There are no requirements for mountaineers to have a certain level of experience before climbing Everest. If you can obtain a permit you are good to go. Is this a problem and how could it be regulated?
As I’ve mentioned above, this is a big problem. There should be some sort of criteria but then people do also lie about their experience just to get on an expedition (I’ve seen it and experienced it on other mountains). I don’t think it’s for the government to put this in place but for the companies accepting climbers onto their expeditions to do their due diligence and not take those with little or no experience. I could go on but I won’t!
Now, on to the important stuff:
How do you go to the loo in your down suit and when it’s so cold?
Your body is in shut down mode when you are climbing high and I didn’t pee for 33 hours on our summit push from C3 to the summit and back to the South Col! I researched down suits as to which system was better – a rainbow zip or an up and under zip.

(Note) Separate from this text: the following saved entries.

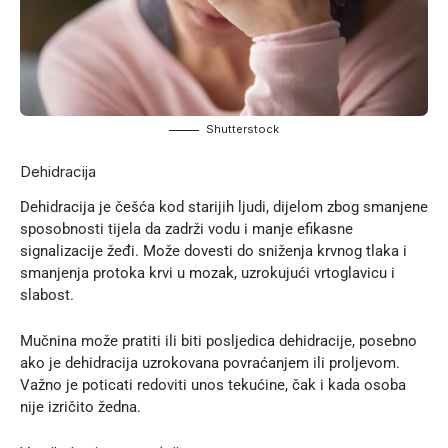
Shutterstock
Dehidracija
Dehidracija je češća kod starijih ljudi, dijelom zbog smanjene
sposobnosti tijela da zadrži vodu i manje efikasne
signalizacije žeđi. Može dovesti do sniženja krvnog tlaka i
smanjenja protoka krvi u mozak, uzrokujući vrtoglavicu i
slabost.
Mučnina može pratiti ili biti posljedica dehidracije, posebno
ako je dehidracija uzrokovana povraćanjem ili proljevom.
Važno je poticati redoviti unos tekućine, čak i kada osoba
nije izričito žedna.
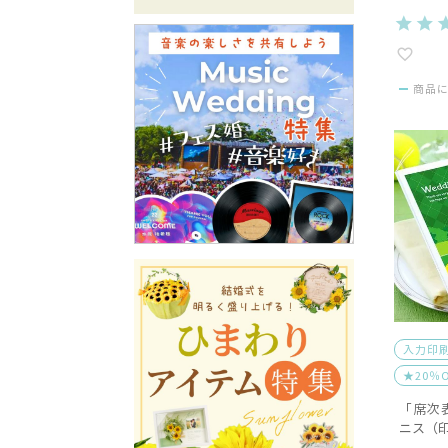
商品
入力印
★20％
「席次
ニス（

Either way for a girl it’s hard work!! A pee bottle is a must for the tent too so that you don’t need to go outside.
What do you eat?
Our base camp and C2 cooks were incredible and produced the most amazing meals on very basic equipment. Higher than C2 I ate very little. Easy snack food and something that is easy for your stomach to digest so RaRa Noodles go down well for me, plus the odd HobNob biscuit and Beefit Bilton! Summit push was all about jelly babies, easy to pop in under your oxygen mask and not much effort to digest. You lose your appetite on a grand scale the higher you go so anything you can get down is a bonus!
What were your luxury items?
Above base camp I had very little luxuries with me apart from my Kindle, glasses and a tiny sample of perfume! Oh and Starbucks Columbian coffee sachets, I take them everywhere with me!
What was your favourite bit of kit?
I had 3 favourites! My Paramo Enduro waterproof jackets which is a great insulator as well. My PacerPoles and my Osprey Variant back pack. All very well used and essential bits of my kit!
Do you pack out all your rubbish?
We certainly take our rubbish down from high up and it is taken out from EBC by Yaks and disposed on lower down the Khumbu Valley.
It’s a month on now, are you feeling any post adventure blues?
No trip blues, just a big void that I’m filling with loads of amazing things! I spent 2 1/2 years just thinking about Everest, training for Everest, getting prepared for both attempts and it’s great to now be able to concentrate on something else and to alter my training for another discipline.
Would you do it again?
If you’d asked me that before I came home I would have said no but now the answer is yes!
What advice would you give someone who wants to climb Everest?
Get the experience necessary for an 8 week expedition and for the terrain you will encounter such as ladder experience. You don’t want to get to EBC and for that to be your first time across a ladder with a 300m drop beneath you! Work you way up and don’t have a time frame, take each peak or training climb on it’s own merits and enjoy the experience. If you are so focussed on the ultimate goal you’ll miss out on all the good stuff that happens in between – life is all about the journey!
What advice would you give to your 10 year old self?
Be brave and say yes more! I was a very timid 10 year old and should have given more stuff a go!
Climbing wise there is so much more that I want to achieve! I’m also looking for a non mountain related challenge to refocus my training and to learn new skills, I’m not sure what that will be yet!